Storie Web domenica, Febbraio 22
Sanremo, il festival genera un business turistico di 200 milioni

Effetto Festival da oltre 200 milioni di euro. Questa la stima dell’impatto che avrà la settantaseiesima edizione del Festival di Sanremo sul territorio della cittadina sulla Riviera dei Fiori. Un trend in crescita del 9,2% rispetto alla precedente edizione e trainato dalla valore della copertura mediatica e la valorizzazione del brand, voce che vale da sola quasi 150 milioni. È quanto rivela il report «Sanremo 2026» realizzato da Jfc, società di marketing turistico, che Il Sole 24 Ore anticipa. Non sono state considerate le spese e gli incassi pubblicitari della Rai e le altri voci come le molteplici sponsorizzazioni i cui effetti non ricadono sul territorio della «Città dei fiori».

Quest’anno sono attesi circa 7.250 arrivi (+7,3% rispetto l’anno precedente) per quasi 40mila pernottamenti (+14,3%) nel comune perché la permanenza media arriva a 5,5 giorni. I quattro quinti degli ospiti soggiorneranno nel perimetro del comune di Sanremo mentre i restanti opteranno per quelli della zona.Le strutture alberghiere sono scelte da quasi i due terzi degli ospiti. Per quanto riguarda l’impatto l’economia reale la spesa diretta stimata, ovvero i consumi dei partecipanti con i loro staff e gli altri addetti ai lavori quest’anno sarà di 44 milioni di euro. Di questi circa 25 milioni, erano quasi 20 della passata edizione, saranno a favore delle imprese della filiera turistica e i rimanenti 19 ricadranno sulle imprese locali e il loro personale coinvolto nello svolgimento del Festival. Sono attesi in netta crescita gli incassi del comparto ospitalità (+27%) e ristorazione e bar (+53%) mentre il commercio locale, secondo le stime di Jfc, si deve preparare a una flessione degli incassi. Insomma ci si attende tanto pubblico, tanti fan e appassionati ma pronti a spendere per le sole cose essenziali. C’è inoltre il capitolo spostamenti tra trasporti pubblici, privati e i parcheggi atteso in crescita del 44%.

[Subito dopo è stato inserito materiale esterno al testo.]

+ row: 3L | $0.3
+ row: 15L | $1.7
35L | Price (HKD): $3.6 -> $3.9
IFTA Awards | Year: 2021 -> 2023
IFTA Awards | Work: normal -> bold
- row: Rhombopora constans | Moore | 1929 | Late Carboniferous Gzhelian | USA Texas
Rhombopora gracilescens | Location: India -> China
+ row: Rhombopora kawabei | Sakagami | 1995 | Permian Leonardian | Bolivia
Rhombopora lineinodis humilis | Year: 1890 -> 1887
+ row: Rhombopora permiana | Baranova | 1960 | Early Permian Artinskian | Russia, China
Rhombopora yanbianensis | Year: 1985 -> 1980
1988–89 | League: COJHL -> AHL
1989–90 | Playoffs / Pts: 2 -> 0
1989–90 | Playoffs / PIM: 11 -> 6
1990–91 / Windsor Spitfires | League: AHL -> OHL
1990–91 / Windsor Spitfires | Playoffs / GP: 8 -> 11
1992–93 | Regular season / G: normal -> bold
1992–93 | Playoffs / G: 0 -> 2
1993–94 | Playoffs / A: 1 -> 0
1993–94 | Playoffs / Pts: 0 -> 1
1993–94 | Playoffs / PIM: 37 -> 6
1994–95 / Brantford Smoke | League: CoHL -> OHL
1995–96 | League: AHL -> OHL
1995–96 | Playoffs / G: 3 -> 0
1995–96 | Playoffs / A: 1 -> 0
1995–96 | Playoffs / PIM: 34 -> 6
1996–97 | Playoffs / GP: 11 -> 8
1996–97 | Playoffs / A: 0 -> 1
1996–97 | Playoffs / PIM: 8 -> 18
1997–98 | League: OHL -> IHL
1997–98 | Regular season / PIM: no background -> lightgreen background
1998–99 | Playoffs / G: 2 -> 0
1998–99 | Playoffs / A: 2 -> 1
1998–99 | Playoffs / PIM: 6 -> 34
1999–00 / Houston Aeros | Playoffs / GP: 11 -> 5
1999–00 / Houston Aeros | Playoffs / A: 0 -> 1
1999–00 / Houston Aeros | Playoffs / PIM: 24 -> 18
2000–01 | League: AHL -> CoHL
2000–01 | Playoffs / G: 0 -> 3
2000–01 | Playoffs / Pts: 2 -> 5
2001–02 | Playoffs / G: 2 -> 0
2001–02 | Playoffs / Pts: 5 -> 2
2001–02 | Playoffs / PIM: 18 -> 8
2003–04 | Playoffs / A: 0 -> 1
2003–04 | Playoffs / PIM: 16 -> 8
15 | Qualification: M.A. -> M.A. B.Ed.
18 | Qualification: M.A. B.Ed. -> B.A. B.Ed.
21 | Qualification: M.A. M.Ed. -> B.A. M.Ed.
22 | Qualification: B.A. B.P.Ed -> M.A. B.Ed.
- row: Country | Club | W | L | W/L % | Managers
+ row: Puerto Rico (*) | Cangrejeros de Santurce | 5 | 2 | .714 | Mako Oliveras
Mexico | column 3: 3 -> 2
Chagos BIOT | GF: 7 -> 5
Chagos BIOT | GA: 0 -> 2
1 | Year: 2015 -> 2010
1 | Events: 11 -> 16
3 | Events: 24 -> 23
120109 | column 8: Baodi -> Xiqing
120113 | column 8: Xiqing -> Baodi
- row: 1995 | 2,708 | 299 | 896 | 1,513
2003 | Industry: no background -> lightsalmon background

«Le rilevazioni indicano una crescita delle presenze supportate anche da un leggero incremento dei prezzi che portato ad aumenti a doppia cifra – spiega Massimo Feruzzi, amministratore unico di Jfc e responsabile dello studio -. Diversa la situazione del commercio le cui previsioni sono negative a causa di una minore disponibilità della spesa del pubblico». Un pubblico che spesso di concede la gita “in giornata” per respirare l’aria del Festival. Altre migliaia di ospiti saranno a bordo della Costa Toscana, nave da crociera ormeggiata nella rada che diventa un altro hub della musica. A bordo circa 6mila ospiti che avranno la possibilità di sbarcare nella cittadina per poi tornare a bordo dove sono previsti appuntamenti, party e performance con Max Pezzali.

Ci sono poi i benefici indiretti, ossia quelli che verranno attivati sul territorio per rispondere alle esigenze di beni e servizi per l’organizzazione dell’evento da parte delle aziende coinvolte ed i servizi territoriali di vario genere. L’impatto è calcolato in altri 11,7 milioni, erano 10 lo scorso anno, mentre i benefici indotti vengono stimati in circa 7,5 milioni, inferiori al 2025.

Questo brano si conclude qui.